# 3d repair kit



## Huskyhunter (Oct 7, 2007)

I tried the cherokee magic 3d target repair kit, I followed the directions exactly. I shot it today and have it shot out already, the foam is not self healing at all, can anyone recomend a kit that actually works and is dense and self healing? Has anyone tried the longhorn kit? thanks


----------



## psevenom2004 (Dec 8, 2006)

Did you mix it right because i have filled my targets and it works just fine and mine heals itself.......


----------



## Huskyhunter (Oct 7, 2007)

Mixed it as the directions said, maybe i got a bad batch.


----------



## SonnyThomas (Sep 10, 2006)

Give me a pm. I've only repaired a couple hundred targets so I might be able help. I have pics of after repairs. 

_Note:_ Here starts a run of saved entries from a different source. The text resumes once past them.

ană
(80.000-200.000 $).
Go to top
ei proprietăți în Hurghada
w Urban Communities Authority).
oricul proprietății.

??? I've never tried the Cherokee Kit. I have used the McKenzie kits (I think McKenzie) and they work. I don't think any of the kits work like the original target itself. The kits I use are 1/3 hardener and 2/3 foam. You have fiddle with the mix sometimes because of temperature or whatever. I use a bit more foam than hardener to start. I never cared for the white foam kits - texture was never quite right.

??? Does your kit require a mold to hold foam, make it build up pressure? 

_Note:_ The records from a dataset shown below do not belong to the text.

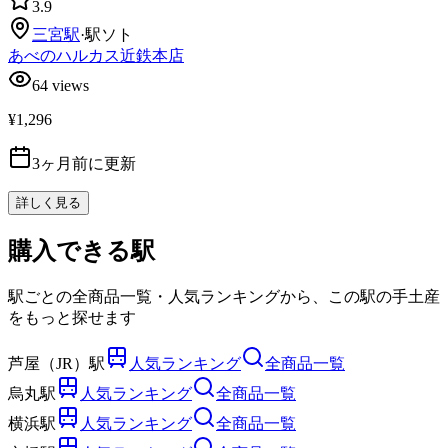
3.9
三宮
駅
·
駅ソト
あべのハルカス近鉄本店
64
views
¥1,296
3ヶ月前に更新
詳しく見る
購入できる駅
駅ごとの全商品一覧・人気ランキングから、この駅の手土産
をもっと探せます
芦屋（JR）駅
人気ランキング
全商品一覧
烏丸駅
人気ランキング
全商品一覧
横浜駅
人気ランキング
全商品一覧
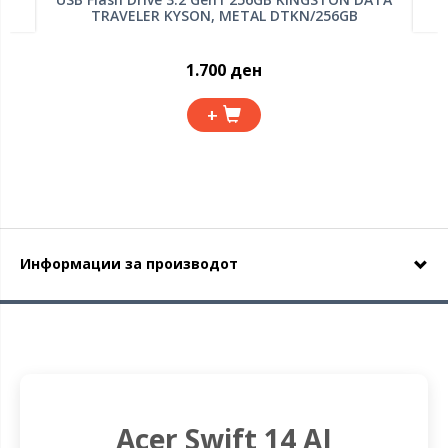
TRAVELER KYSON, METAL DTKN/256GB
1.700 ден
+
Информации за производот
Acer Swift 14 AI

Hints: Watch weather conditions - too cool, high humdity is no good. Don't set targets on concrete while repairing or as the foam is curing. Concrete effects them - just concrete will suck the life from a car battery. I set mine off the ground, usually in my garage on a table depending on size. I repair large targets, like the Delta Buffalo, outside and when weather conditions are good.

Over flow foam: Invest in a regular horse rasp - for horses, hooves. Careful! This rasp will work down foam fast.

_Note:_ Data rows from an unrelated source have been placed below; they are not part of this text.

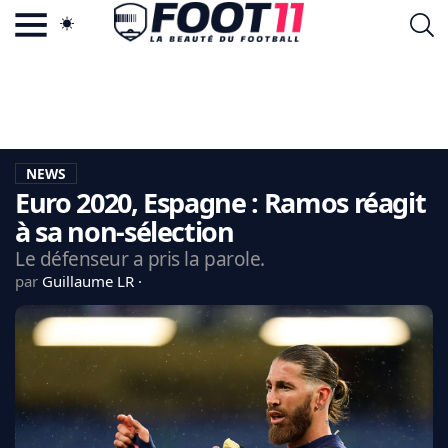
ACTU FOOTBALL POPULAIRE
FOOT11.COM
TAGS
LA TEAM
LA CHARTE
NEWS
VIE PRIVÉE
Euro 2020, Espagne : Ramos réagit
CGU
CONTACTEZ-NOUS
à sa non-sélection
Le défenseur a pris la parole.
par
Guillaume LR
MERCATO
CDM 2026
EDF
PSG
LIGUE 1
REAL MADRID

Hint: Regardless of instructions, never take any more foam out of target than you actually have - depth wise. The foam you take out is probably better than the foam kit you put back in. Mine came instructions of 4 and 6" jig saw blades. I used standard length, couple inches, 90 +% of the time.


----------



## 8PT (Feb 28, 2003)

Sonny Thomas, sounds like you are quite experienced with repairing targets. I need to repair about 12-15 targets for starters. I have used the Magic Fix kit once before and it worked fairly well but not like the original foam. Can you tell me where you get your foam from and what size units it comes in? What color does the cured foam end up being? A PM or email would be fine if you had rather give the info that way.

Thanks
Tommy


----------



## foamyfan612 (Jul 18, 2011)

Can you also give me a email to tell me what kit you use thanks my email is [email protected]


----------



## gjstudt (Nov 14, 2005)

The best repair kit on the market is by far the www.3-dcountry.com stuff.

Call George he will hook you up with the good stuff.


----------



## John-in-VA (Mar 27, 2003)

I'll 2Nd that 3D country are the best kit's I have ever used bar none.George is a great guy he will help you out as much as he can .


----------



## pbdollar (May 1, 2005)

Our club has done over 100 repairs with 3- Country material. We think it is far better than anything else out there.


----------



## threetoe (May 13, 2011)

3d-country

Repaired mine this year. Have hundreds of shots into it and it shows no signs of even being shot yet.

George will walk you through the procedure.
It's Easy

Bill


----------



## goofy2788 (Aug 14, 2005)

One more vote for 3D country. George's repairs look great and hold up better then the originals.


----------



## bowtechog70 (Sep 14, 2005)

nothing better than 3d country


----------



## dairyboy4 (Jun 24, 2007)

subscribed


----------